We drive regulatory, legal and environmental transformation in Latin America
Our story
The name is no coincidence. Nalanda was the world's first great university, founded in India in the 5th century. It brought together the brightest minds from Asia—and beyond—to produce knowledge and disseminate it across the continent. That image—intellectual rigor at the service of a region—is precisely what we set out to build for Latin America.
Nalanda Analytica was founded in 2020 out of a shared conviction among its co-founders: that the region has transformative potential that can be unlocked with the right institutions and policies. Educated at the world's top universities and with decades of experience in government, international organizations, and the private sector throughout Latin America, we created a firm that didn't exist before: one that combines analytical depth, strategic vision, and operational capacity to make things happen in highly complex environments.

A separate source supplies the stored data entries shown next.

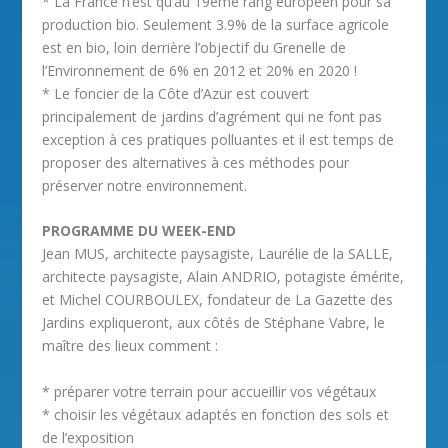
* La France n’est qu’au 19ème rang européen pour sa
production bio. Seulement 3.9% de la surface agricole
est en bio, loin derrière l’objectif du Grenelle de
l’Environnement de 6% en 2012 et 20% en 2020 !
* Le foncier de la Côte d’Azur est couvert
principalement de jardins d’agrément qui ne font pas
exception à ces pratiques polluantes et il est temps de
proposer des alternatives à ces méthodes pour
préserver notre environnement.
PROGRAMME DU WEEK-END
Jean MUS, architecte paysagiste, Laurélie de la SALLE,
architecte paysagiste, Alain ANDRIO, potagiste émérite,
et Michel COURBOULEX, fondateur de La Gazette des
Jardins expliqueront, aux côtés de Stéphane Vabre, le
maître des lieux comment :
* préparer votre terrain pour accueillir vos végétaux
* choisir les végétaux adaptés en fonction des sols et
de l’exposition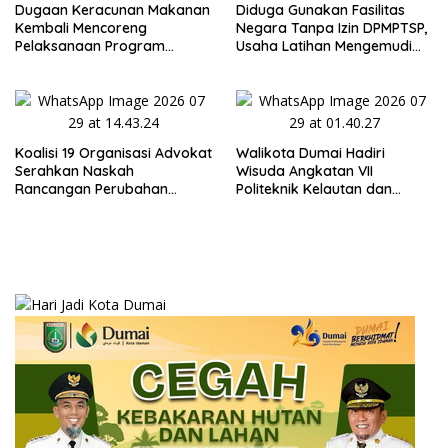
Dugaan Keracunan Makanan
Diduga Gunakan Fasilitas
Kembali Mencoreng
Negara Tanpa Izin DPMPTSP,
Pelaksanaan Program
Usaha Latihan Mengemudi
Makan Bergizi Gratis (MBG)
‘Barokah’ Disorot, Instruktur
di SPPG Sehat Sejahtera
Sempat Intimidasi Wartawan
Bersama Kota Dumai
Koalisi 19 Organisasi Advokat
Walikota Dumai Hadiri
Serahkan Naskah
Wisuda Angkatan VII
Rancangan Perubahan
Politeknik Kelautan dan
Undang-Undang Advokat
Perikanan Dumai
kepada Kementerian Hukum
RI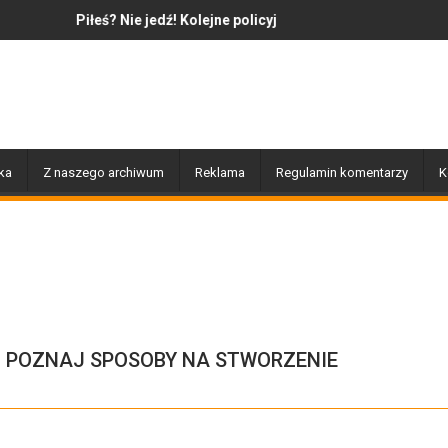
 Nie jedź! Kolejne policyjne działania „Trzeźwość”
Jazz to nie tylko muzyka – t
ka
Z naszego archiwum
Reklama
Regulamin komentarzy
K
. POZNAJ SPOSOBY NA STWORZENIE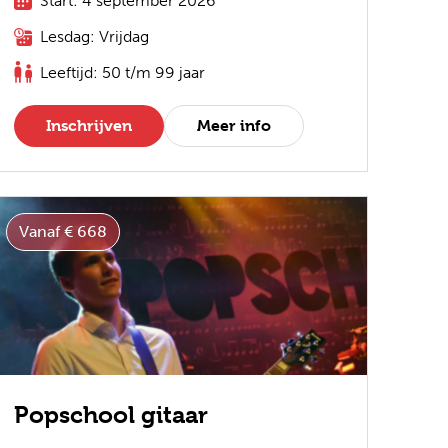
Start: 4 september 2026
Lesdag: Vrijdag
Leeftijd: 50 t/m 99 jaar
Inschrijven
Meer info
Vanaf € 668
Popschool gitaar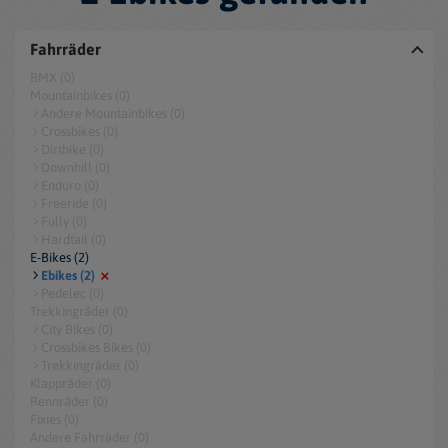
Fahrräder
BMX (0)
Mountainbikes (0)
Andere Mountainbikes (0)
Crossbikes (0)
Dirtbike (0)
Downhill (0)
Enduro (0)
Freeride (0)
Fully (0)
Hardtail (0)
E-Bikes (2)
Ebikes (2)
Pedelec (0)
Trekkingräder (0)
City Bikes (0)
Crossbikes Bikes (0)
Trekkingräder (0)
Klappräder (0)
Rennräder (0)
Fixies (0)
Andere Fahrräder (0)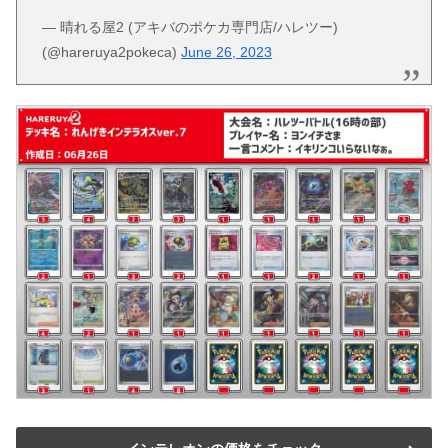
— 晴れる屋2 (アキバのポケカ専門店/ハレツー)
(@hareruya2pokeca)
June 26, 2023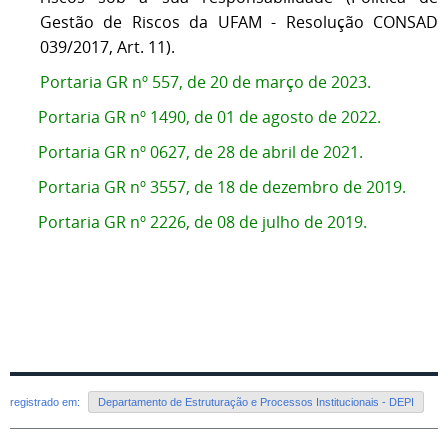
Gestão de Riscos da UFAM - Resolução CONSAD
039/2017, Art. 11).
Portaria GR nº 557, de 20 de março de 2023.
Portaria GR nº 1490, de 01 de agosto de 2022.
Portaria GR nº 0627, de 28 de abril de 2021.
Portaria GR nº 3557, de 18 de dezembro de 2019.
Portaria GR nº 2226, de 08 de julho de 2019.
registrado em:
Departamento de Estruturação e Processos Institucionais - DEPI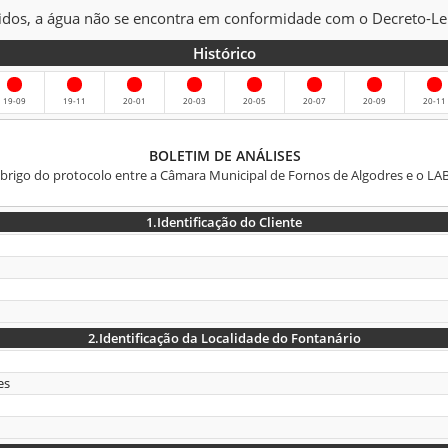
idos, a água não se encontra em conformidade com o Decreto-L
Histórico
19-09
19-11
20-01
20-03
20-05
20-07
20-09
20-11
BOLETIM DE ANÁLISES
abrigo do protocolo entre a Câmara Municipal de Fornos de Algodres e o LA
1.
Identificação do Cliente
2.
Identificação da Localidade do Fontanário
es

We operate through a network of experts in each country of the region - not as correspondents, but as top-level collaborators with whom we have been working for years.


Our Approach
The problems our clients face—trade associations, governments, and companies in critical sectors—rarely have a single dimension. They are simultaneously technical, legal, political, and reputational. That's why we don't organize ourselves as a law firm, a conventional consultancy, or a think tank. We are all three at once, when the problem demands it.
This way of working stems from three convictions.

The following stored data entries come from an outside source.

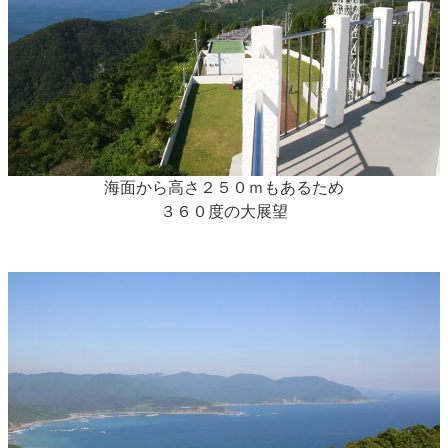
海面から高さ２５０ｍもあるため
３６０度の大展望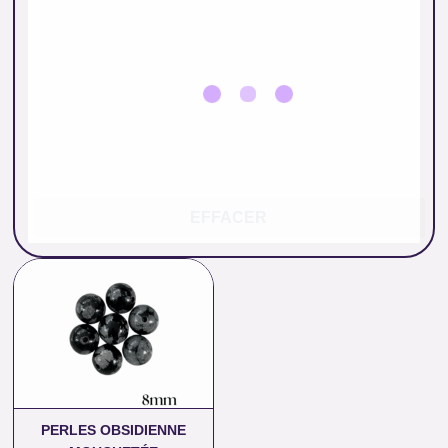
EFFACER
Plage
de
prix :
0.26 €
à
11.00 €
PERLES OBSIDIENNE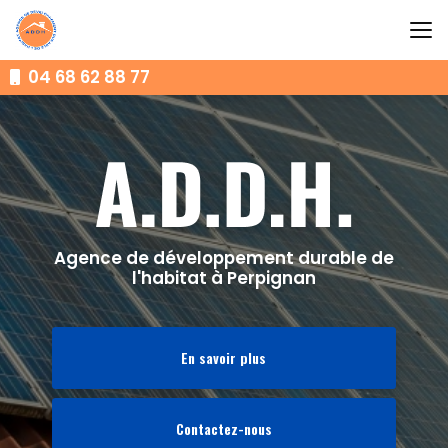
Aller
au
contenu
principal
04 68 62 88 77
Agence de développement durable de
l'habitat à Perpignan
En savoir plus
Contactez-nous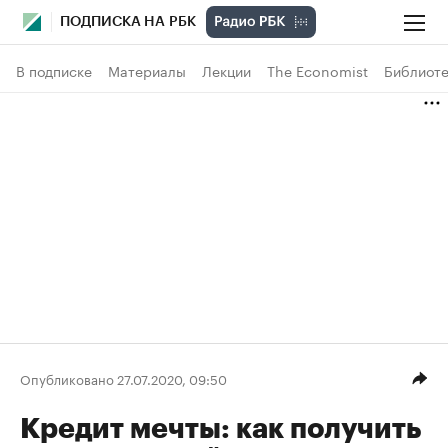
ПОДПИСКА НА РБК
В подписке
Материалы
Лекции
The Economist
Библиоте
Опубликовано 27.07.2020, 09:50
Кредит мечты: как получить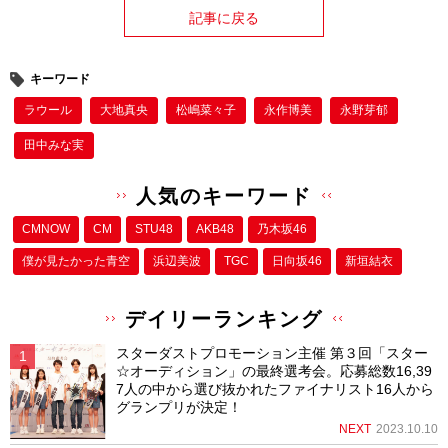
記事に戻る
キーワード
ラウール
大地真央
松嶋菜々子
永作博美
永野芽郁
田中みな実
人気のキーワード
CMNOW
CM
STU48
AKB48
乃木坂46
僕が⾒たかった⻘空
浜辺美波
TGC
日向坂46
新垣結衣
デイリーランキング
スターダストプロモーション主催 第３回「スター
☆オーディション」の最終選考会。応募総数16,39
7人の中から選び抜かれたファイナリスト16人から
グランプリが決定！
NEXT
2023.10.10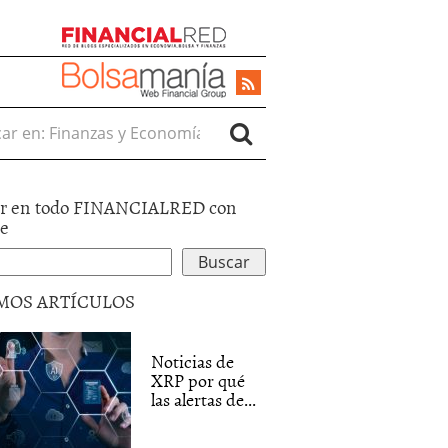
r en:
r en todo FINANCIALRED con
le
MOS ARTÍCULOS
Noticias de
XRP por qué
las alertas de...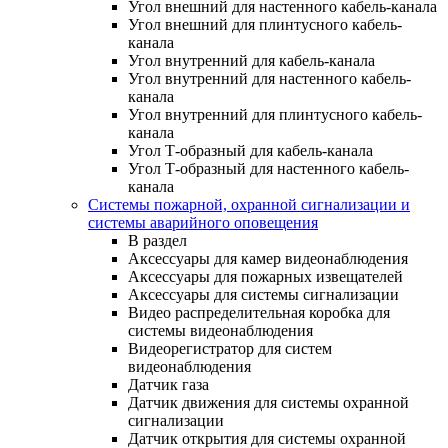
Угол внешний для настенного кабель-канала
Угол внешний для плинтусного кабель-
канала
Угол внутренний для кабель-канала
Угол внутренний для настенного кабель-
канала
Угол внутренний для плинтусного кабель-
канала
Угол Т-образный для кабель-канала
Угол Т-образный для настенного кабель-
канала
Системы пожарной, охранной сигнализации и
системы аварийного оповещения
В раздел
Аксессуары для камер видеонаблюдения
Аксессуары для пожарных извещателей
Аксессуары для системы сигнализации
Видео распределительная коробка для
системы видеонаблюдения
Видеорегистратор для систем
видеонаблюдения
Датчик газа
Датчик движения для системы охранной
сигнализации
Датчик открытия для системы охранной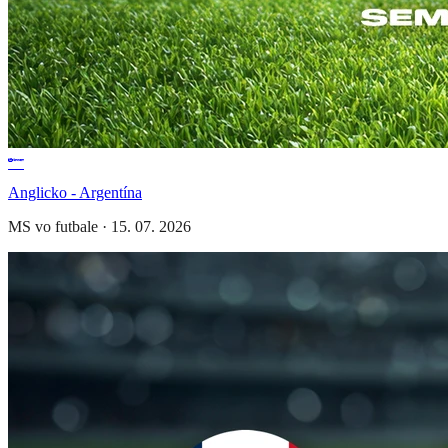
Anglicko - Argentína
MS vo futbale
·
15. 07. 2026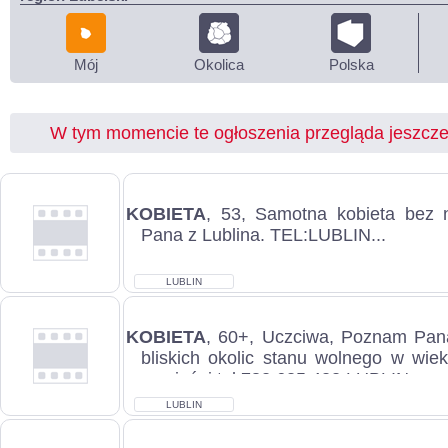
Mój
Okolica
Polska
W tym momencie te ogłoszenia przegląda jeszcz
KOBIETA
, 53, Samotna kobieta bez 
Pana z Lublina. TEL:LUBLIN...
LUBLIN
KOBIETA
, 60+, Uczciwa, Poznam Pana
bliskich okolic stanu wolnego w wie
przyjaźni tel 782 625 422 LUBLIN...
LUBLIN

Designing better solutions requires recognizing one's own biases and approaching problems from multiple perspectives: not only from technical expertise, but also incorporating participation, competence, and resilience as central dimensions of the analysis.
The effectiveness of any regulatory or legal response requires a continuous review of the technical, economic, and governance paradigms that underpin it. Frameworks become outdated; problems do not.
And that the development of Latin America ultimately depends on institutions and policies capable of responding intelligently and promptly to the real needs of its population.
These convictions guide both the design of a regulatory reform, and the facilitation of co-creation spaces between actors in conflict over resources such as water, or an intervention before high courts.